Section 2. les obligations communautaires : une convention évolutive

Le savoir économique est-il capable de rendre compte de la complexité et de la spécificité des économies africaines ? À cet égard, une interminable controverse oppose substantivistes et formalistes. Les premiers estiment que les sociétés du Sud seraient à tel point engluées dans leurs relations de réciprocité que toute introduction de logique marchande serait vaine ; on pense notamment au concept d’« économie morale » proposé par James Scott [1986]. Les formalistes, en revanche, proposent d’assimiler l’entrepreneur ou le paysan africain à un « pur rational problem solver » [Popkin, 1979], préoccupé par la seule maximisation de ses gains. Les outils de l’approche néoclassique sont dès lors considérés comme valides et opérationnels quel que soit le contexte social et culturel.

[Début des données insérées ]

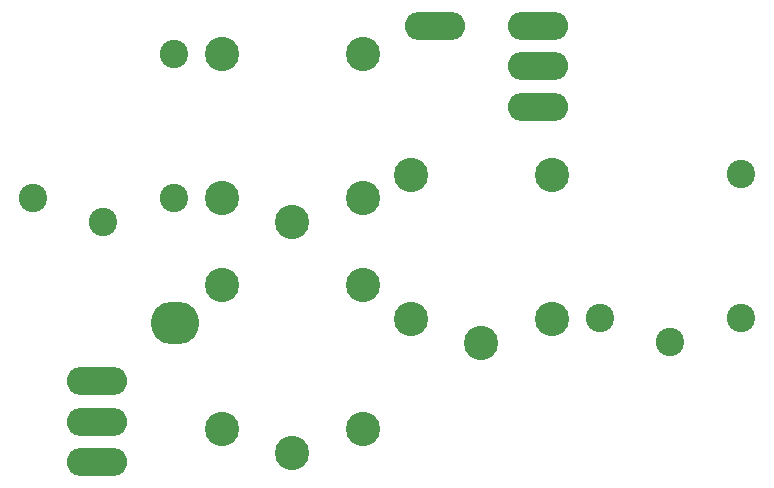
<source format=gts>
G04 Layer: TopSolderMaskLayer*
G04 EasyEDA Pro v2.2.45.4, 2025-12-25 15:41:57*
G04 Gerber Generator version 0.3*
G04 Scale: 100 percent, Rotated: No, Reflected: No*
G04 Dimensions in millimeters*
G04 Leading zeros omitted, absolute positions, 4 integers and 5 decimals*
G04 Generated by custom config*
%FSLAX45Y45*%
%MOMM*%
%ADD10O,5.1016X2.4016*%
%ADD11O,4.1016X3.6016*%
%ADD12C,2.4016*%
%ADD13C,2.8956*%
%ADD14C,0.4254*%
G75*


G04 Pad Start*
G54D10*
G01X4711700Y3578860D03*
G01X4711700Y3233420D03*
G01X3835400Y3924300D03*
G01X977900Y914400D03*
G01X977900Y228600D03*
G01X977900Y571500D03*
G01X4711700Y3924300D03*
G54D11*
G01X1638300Y1409700D03*
G54D12*
G01X5829300Y1245794D03*
G01X5229301Y1445844D03*
G01X6429299Y2665806D03*
G01X6429299Y1445844D03*
G01X1028700Y2261794D03*
G01X428701Y2461844D03*
G01X1628699Y3681806D03*
G01X1628699Y2461844D03*
G54D13*
G01X4829048Y2660753D03*
G01X4229100Y1240740D03*
G01X3629101Y1440740D03*
G01X4829099Y1440740D03*
G01X3629152Y2660753D03*
G01X3228848Y1726006D03*
G01X2628900Y305994D03*
G01X2028901Y505993D03*
G01X3228899Y505993D03*
G01X2028952Y1726006D03*
G01X3228848Y3681806D03*
G01X2628900Y2261794D03*
G01X2028901Y2461793D03*
G01X3228899Y2461793D03*
G01X2028952Y3681806D03*
G04 Pad End*

M02*


</source>
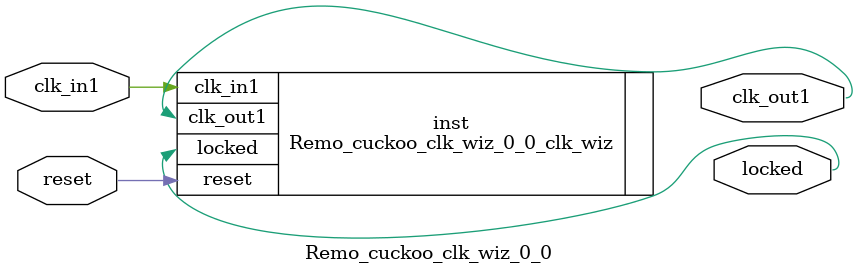
<source format=v>


`timescale 1ps/1ps

(* CORE_GENERATION_INFO = "Remo_cuckoo_clk_wiz_0_0,clk_wiz_v6_0_4_0_0,{component_name=Remo_cuckoo_clk_wiz_0_0,use_phase_alignment=true,use_min_o_jitter=false,use_max_i_jitter=false,use_dyn_phase_shift=false,use_inclk_switchover=false,use_dyn_reconfig=false,enable_axi=0,feedback_source=FDBK_AUTO,PRIMITIVE=MMCM,num_out_clk=1,clkin1_period=10.000,clkin2_period=10.000,use_power_down=false,use_reset=true,use_locked=true,use_inclk_stopped=false,feedback_type=SINGLE,CLOCK_MGR_TYPE=NA,manual_override=false}" *)

module Remo_cuckoo_clk_wiz_0_0 
 (
  // Clock out ports
  output        clk_out1,
  // Status and control signals
  input         reset,
  output        locked,
 // Clock in ports
  input         clk_in1
 );

  Remo_cuckoo_clk_wiz_0_0_clk_wiz inst
  (
  // Clock out ports  
  .clk_out1(clk_out1),
  // Status and control signals               
  .reset(reset), 
  .locked(locked),
 // Clock in ports
  .clk_in1(clk_in1)
  );

endmodule

</source>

Le cadre théorique employé jusqu’ici autorise un dépassement de ces deux approches. Si assujetissement et astreinte sont des réalités quotidiennes que l’on ne peut écarter, il reste que les obligations sont également des ressources pour l’action, et qu’en outre, elles sont sujettes à modification. Admettre le caractère subjectif et évolutif des droits et des obligations revient à les appréhender en termes de convention : droits et obligations forment un cadre qui est à la fois contraignant et permissif. Ce cadre s’impose à chacun tout en étant le résultat des actions individuelles. Il est à la fois déterminant et déterminé ; il est donc susceptible de se modifier au cours du temps (§1).

Comment ce cadre peut-il se transformer ? Conceptualiser la dynamique des conventions est une entreprise délicate. Offrir une démonstration rigoureuse et implacable serait une prétention hasardeuse. Notre réflexion propose simplement quelques pistes d’éclairages (§2). À partir de la grille de lecture proposée par les économies de la Grandeur, il est possible de montrer que les obligations communautaires reposent sur un certain arbitrage entre égalité et efficacité, et que cet arbitrage assure leur légitimité237. Lorsque cet arbitrage est remis en question, l’illégitimité qui en résulte provoque nécessairement des réactions de la part des acteurs, impulsant ainsi une dynamique endogène. Cette dernière est rythmée par l’évolution des rapports de pouvoir entre groupes sociaux, notamment entre sexes. L’évolution des obligations obéit également à une dynamique exogène. La monétarisation issue de la colonisation en est une composante, qu’il est possible d’interpréter comme une intrusion de la cité marchande au sein de la cité domestique. Exogénéité ne renvoie pas pour autant à un mécanisme sur lequel les acteurs n’auraient aucune prise : l'introduction de la monnaie coloniale donne lieu à un processus d’appropriation qui repose sur deux éléments. Comme toute convention, elle stabilise et coordonne les anticipations ; mais ce rôle de stabilisation n’a lieu que s’il y a eu traduction de cette nouvelle convention en des termes compatibles avec les principes de justice en vigueur localement. En outre, cette appropriation n'est pas homogène socialement ; elle dépend de la capacité des différents groupes sociaux à s’imposer dans ce processus d’appropriation.

Notes
237.

Le cadre théorique des économies de la Grandeur a été décrit au chapitre précédent (chap. 5, sect. 1).